*課題の目的 A*
アンプ製作に関する抜粋で、筆者が日本橋の偵察を土日ではなく金曜日にした理由を、本文の記述に基づいて一〜三文で説明してください。
*課題の目的 B*
アンプ製作に関する抜粋を、最後の文の後から書き継いでください。

*抜粋本文*
........

6Z-P1 Single : 昔作った物を見直す 2

金曜日は日本橋を偵察に。噂によるとかなり「めいど」に浸食されているらしいですから、土日は避けた方が良さそうという判断。

 アンプはもちろん電気系の製作から完全に遠ざかっています。大阪で必要な物が入手可能か、どんな物がどのぐらいの値段なのか、だいいち、部品屋が健在なのかも判りません。まあ、普通の抵抗はあるだろうけど、高耐圧のコンデンサとか、最近はどんな物があるのか下調べしておかないと。ラグ板とか端子台とか、価格とか入手性とかによって、筐体内の配線の引き回しとか考えなければなりません。

........

*提供資料*
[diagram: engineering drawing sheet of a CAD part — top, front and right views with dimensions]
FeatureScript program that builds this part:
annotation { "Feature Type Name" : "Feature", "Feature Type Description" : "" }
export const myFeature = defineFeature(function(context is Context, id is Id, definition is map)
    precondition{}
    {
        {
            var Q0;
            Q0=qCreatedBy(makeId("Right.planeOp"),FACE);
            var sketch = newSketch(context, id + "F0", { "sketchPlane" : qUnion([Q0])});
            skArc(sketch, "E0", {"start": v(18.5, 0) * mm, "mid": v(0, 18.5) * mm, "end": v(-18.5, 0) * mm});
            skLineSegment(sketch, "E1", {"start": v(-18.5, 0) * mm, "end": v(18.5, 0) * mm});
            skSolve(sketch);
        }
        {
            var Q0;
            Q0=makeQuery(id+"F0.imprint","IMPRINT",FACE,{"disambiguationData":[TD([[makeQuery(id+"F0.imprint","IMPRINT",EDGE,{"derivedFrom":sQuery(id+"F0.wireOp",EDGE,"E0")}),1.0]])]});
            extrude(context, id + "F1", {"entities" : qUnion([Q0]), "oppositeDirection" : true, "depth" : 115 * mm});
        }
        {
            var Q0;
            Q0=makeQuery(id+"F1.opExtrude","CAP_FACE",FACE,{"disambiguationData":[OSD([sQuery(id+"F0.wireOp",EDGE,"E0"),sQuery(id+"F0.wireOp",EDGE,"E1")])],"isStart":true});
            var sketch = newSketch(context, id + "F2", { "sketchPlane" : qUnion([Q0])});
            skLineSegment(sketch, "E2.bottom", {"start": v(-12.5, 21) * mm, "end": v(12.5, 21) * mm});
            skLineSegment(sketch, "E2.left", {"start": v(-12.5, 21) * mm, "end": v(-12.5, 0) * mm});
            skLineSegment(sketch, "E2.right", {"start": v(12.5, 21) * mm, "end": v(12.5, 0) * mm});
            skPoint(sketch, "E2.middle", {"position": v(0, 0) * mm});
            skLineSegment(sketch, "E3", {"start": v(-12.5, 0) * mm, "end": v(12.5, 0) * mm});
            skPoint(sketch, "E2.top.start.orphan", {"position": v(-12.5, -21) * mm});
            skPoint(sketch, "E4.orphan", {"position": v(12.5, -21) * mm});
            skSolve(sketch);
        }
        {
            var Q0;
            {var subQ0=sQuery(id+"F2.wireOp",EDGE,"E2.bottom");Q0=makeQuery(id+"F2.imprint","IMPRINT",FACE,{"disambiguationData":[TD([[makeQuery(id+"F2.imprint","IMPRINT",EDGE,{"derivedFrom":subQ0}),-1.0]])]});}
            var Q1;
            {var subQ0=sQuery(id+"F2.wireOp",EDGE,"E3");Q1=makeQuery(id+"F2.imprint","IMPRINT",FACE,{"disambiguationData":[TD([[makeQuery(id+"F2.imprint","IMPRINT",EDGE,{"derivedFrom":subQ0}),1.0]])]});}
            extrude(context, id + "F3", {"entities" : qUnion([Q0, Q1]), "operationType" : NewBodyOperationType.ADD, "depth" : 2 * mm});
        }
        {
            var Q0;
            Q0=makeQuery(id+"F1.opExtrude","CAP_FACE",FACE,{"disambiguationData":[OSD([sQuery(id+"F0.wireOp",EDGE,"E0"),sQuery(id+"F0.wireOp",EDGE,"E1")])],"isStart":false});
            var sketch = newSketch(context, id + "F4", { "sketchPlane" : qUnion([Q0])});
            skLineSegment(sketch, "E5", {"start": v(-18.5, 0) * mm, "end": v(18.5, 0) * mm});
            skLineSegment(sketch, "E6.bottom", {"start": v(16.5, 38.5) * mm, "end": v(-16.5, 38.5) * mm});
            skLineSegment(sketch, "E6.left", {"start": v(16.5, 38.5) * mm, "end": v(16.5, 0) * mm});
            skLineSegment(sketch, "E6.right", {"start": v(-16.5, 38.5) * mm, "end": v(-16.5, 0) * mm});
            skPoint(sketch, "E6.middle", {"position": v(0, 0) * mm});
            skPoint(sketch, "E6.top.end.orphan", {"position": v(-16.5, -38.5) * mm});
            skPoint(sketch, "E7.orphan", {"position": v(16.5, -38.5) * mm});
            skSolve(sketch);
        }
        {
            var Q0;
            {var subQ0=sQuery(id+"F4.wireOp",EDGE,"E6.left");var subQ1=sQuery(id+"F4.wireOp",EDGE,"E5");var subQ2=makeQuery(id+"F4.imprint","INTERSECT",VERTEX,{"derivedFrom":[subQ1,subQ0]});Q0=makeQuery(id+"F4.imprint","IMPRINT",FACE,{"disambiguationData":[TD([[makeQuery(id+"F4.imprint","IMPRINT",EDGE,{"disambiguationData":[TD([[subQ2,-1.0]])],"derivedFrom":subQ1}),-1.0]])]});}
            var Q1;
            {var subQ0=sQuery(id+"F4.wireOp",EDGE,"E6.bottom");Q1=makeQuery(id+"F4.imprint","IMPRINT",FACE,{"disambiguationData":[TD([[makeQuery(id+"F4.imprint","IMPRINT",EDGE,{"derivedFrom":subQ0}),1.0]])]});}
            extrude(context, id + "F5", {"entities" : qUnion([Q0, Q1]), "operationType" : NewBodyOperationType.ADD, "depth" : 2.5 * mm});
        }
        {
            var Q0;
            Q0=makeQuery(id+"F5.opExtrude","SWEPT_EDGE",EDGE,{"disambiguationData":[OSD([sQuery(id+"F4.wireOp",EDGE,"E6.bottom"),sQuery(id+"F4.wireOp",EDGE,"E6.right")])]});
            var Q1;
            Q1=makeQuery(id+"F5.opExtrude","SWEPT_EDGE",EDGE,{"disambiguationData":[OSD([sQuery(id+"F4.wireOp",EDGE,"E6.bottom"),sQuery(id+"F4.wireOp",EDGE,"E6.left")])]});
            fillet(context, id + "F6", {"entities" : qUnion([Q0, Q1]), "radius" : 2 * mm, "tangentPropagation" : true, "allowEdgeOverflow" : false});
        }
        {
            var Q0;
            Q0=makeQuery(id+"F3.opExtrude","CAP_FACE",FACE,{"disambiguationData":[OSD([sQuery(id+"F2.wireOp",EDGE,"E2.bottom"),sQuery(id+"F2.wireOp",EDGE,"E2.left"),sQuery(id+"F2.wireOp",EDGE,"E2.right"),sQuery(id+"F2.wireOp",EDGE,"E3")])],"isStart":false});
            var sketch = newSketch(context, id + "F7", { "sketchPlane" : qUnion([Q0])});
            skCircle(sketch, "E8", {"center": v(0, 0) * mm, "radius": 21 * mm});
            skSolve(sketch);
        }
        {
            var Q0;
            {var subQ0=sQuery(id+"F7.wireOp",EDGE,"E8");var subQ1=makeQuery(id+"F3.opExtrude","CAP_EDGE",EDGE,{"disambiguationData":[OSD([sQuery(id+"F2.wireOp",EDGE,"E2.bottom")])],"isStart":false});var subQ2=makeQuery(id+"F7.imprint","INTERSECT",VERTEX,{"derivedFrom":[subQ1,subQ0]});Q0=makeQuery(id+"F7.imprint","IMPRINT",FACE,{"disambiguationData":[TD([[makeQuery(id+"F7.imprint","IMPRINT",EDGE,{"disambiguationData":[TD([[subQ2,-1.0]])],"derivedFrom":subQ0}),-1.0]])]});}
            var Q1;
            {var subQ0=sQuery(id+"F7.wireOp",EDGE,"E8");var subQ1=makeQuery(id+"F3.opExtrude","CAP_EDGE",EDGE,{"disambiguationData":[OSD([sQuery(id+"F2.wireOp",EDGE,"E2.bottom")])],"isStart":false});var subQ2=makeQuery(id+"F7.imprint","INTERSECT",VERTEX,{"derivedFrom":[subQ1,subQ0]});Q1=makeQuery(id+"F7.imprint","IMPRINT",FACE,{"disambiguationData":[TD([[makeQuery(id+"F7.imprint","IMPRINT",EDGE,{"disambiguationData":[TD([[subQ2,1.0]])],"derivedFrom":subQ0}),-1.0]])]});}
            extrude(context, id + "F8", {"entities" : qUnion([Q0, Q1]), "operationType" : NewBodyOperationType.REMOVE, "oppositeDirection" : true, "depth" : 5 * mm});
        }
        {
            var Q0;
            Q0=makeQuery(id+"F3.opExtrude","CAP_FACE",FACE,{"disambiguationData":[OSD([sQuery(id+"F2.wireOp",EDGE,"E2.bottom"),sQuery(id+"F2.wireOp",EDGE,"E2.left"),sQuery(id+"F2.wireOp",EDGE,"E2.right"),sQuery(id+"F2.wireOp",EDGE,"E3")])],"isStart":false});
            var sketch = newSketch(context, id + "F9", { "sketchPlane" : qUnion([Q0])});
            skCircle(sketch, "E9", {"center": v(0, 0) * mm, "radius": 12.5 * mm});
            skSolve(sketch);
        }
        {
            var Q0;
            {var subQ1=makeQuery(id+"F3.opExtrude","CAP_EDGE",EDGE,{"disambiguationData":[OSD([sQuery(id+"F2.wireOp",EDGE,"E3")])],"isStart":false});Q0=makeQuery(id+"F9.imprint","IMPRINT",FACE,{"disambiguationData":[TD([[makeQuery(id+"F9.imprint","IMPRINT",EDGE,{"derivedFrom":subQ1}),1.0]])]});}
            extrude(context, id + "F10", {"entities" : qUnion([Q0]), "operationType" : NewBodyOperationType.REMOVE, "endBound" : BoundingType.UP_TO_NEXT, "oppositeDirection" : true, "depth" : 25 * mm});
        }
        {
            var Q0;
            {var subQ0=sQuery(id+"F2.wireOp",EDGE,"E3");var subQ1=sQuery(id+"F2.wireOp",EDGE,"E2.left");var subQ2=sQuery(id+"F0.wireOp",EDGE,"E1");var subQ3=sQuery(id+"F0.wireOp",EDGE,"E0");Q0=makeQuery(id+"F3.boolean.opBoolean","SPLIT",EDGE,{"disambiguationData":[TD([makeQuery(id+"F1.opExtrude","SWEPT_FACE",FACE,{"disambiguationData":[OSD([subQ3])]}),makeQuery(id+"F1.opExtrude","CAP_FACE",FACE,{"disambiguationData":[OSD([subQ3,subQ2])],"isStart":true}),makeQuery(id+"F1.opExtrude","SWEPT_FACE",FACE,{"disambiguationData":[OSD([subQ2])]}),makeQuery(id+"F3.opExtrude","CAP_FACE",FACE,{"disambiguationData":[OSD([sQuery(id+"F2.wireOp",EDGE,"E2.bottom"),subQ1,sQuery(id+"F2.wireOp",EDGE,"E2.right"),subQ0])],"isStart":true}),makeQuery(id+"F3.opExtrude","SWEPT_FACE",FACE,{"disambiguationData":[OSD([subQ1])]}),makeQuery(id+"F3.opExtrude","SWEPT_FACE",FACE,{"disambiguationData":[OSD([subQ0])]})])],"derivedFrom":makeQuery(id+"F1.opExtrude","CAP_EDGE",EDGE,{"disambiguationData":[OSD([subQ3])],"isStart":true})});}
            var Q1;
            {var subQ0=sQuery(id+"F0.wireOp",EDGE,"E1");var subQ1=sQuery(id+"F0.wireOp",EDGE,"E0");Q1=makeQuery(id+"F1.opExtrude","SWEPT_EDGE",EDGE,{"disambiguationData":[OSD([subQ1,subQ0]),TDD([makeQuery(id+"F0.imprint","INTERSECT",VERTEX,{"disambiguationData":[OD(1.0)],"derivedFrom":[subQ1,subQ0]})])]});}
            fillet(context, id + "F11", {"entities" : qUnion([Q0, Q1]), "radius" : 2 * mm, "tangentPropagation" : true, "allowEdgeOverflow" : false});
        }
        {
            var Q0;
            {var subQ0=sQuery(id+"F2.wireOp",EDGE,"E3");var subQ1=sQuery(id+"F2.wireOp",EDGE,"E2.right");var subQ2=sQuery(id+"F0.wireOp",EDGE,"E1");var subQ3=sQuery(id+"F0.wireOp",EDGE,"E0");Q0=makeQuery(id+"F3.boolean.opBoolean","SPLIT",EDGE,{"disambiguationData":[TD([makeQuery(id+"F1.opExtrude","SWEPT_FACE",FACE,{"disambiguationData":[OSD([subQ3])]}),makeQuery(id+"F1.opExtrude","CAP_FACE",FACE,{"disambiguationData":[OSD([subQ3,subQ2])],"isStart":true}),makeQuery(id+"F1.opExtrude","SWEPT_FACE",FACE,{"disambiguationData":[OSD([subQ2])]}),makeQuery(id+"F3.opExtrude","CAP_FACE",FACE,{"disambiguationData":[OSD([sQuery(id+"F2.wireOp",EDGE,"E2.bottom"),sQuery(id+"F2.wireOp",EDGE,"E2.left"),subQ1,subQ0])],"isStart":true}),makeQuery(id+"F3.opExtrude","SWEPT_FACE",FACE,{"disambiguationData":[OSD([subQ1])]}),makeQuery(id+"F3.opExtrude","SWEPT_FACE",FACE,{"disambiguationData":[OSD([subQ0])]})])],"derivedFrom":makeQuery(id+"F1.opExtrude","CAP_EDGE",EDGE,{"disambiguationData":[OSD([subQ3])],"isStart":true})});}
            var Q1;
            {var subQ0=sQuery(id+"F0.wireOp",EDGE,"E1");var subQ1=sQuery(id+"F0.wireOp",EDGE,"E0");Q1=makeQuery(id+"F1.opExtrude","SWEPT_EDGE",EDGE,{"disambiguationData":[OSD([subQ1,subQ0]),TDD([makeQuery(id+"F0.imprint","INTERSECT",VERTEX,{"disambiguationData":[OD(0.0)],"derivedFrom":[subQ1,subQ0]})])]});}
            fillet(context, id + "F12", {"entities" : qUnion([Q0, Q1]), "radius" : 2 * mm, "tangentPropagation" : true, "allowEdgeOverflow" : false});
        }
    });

........

*回答文 A*
噂によると日本橋はかなり「めいど」に浸食されているらしく、筆者は土日は避けた方が良さそうだと判断しました。そのため、偵察には金曜日を選んでいます。

*回答文 B*
古い6Z-P1 綺麗なグローが出ている管もあります
  で、部品屋をまわりながら、どのみち必要になりそうな物から調達。ラグ板とかシャシーにあてがって配置とか考えたいですから、試しにいくつか購入。電子回路も今はデジが主流で、基板もスルーホール実装から面実装へ。受動部品も小さくなってチップ部品が増えています。それでも普通の抵抗器はちゃんと揃うようです。数ワットぐらいの酸化金属抵抗も入手可能。コンデンサは、しばらく見ない間に種類がずいぶん変わっています。やはり耐圧の高い物は少ないですが、探せばなんとかなりそうです。
 ついでに、先日チェックした6Z-P1シングルアンプを手直しするための部品を調達。手直しといっても、一部の抵抗を交換して初段のゲインを上げてみるという程度。真空管より耐圧が低いので、電源電圧を上げる技が使えません。FETを別品種に交換すれば良いのでしょうけど、最近の品種は全然判らないので。
 裸ゲインをいくらか上げられたので、3dBほどしかかかっていなかったNFが10dBほどになりました。試聴すると、すっかり音色の感じが違っています。中域はずいぶん聞きやすくなりましたが、低音が全然出ていないし、音色も変。やはり出力トランスがへろへろなのが効いているようです。中高域が改善した分、アラが丸見えになったのでしょう。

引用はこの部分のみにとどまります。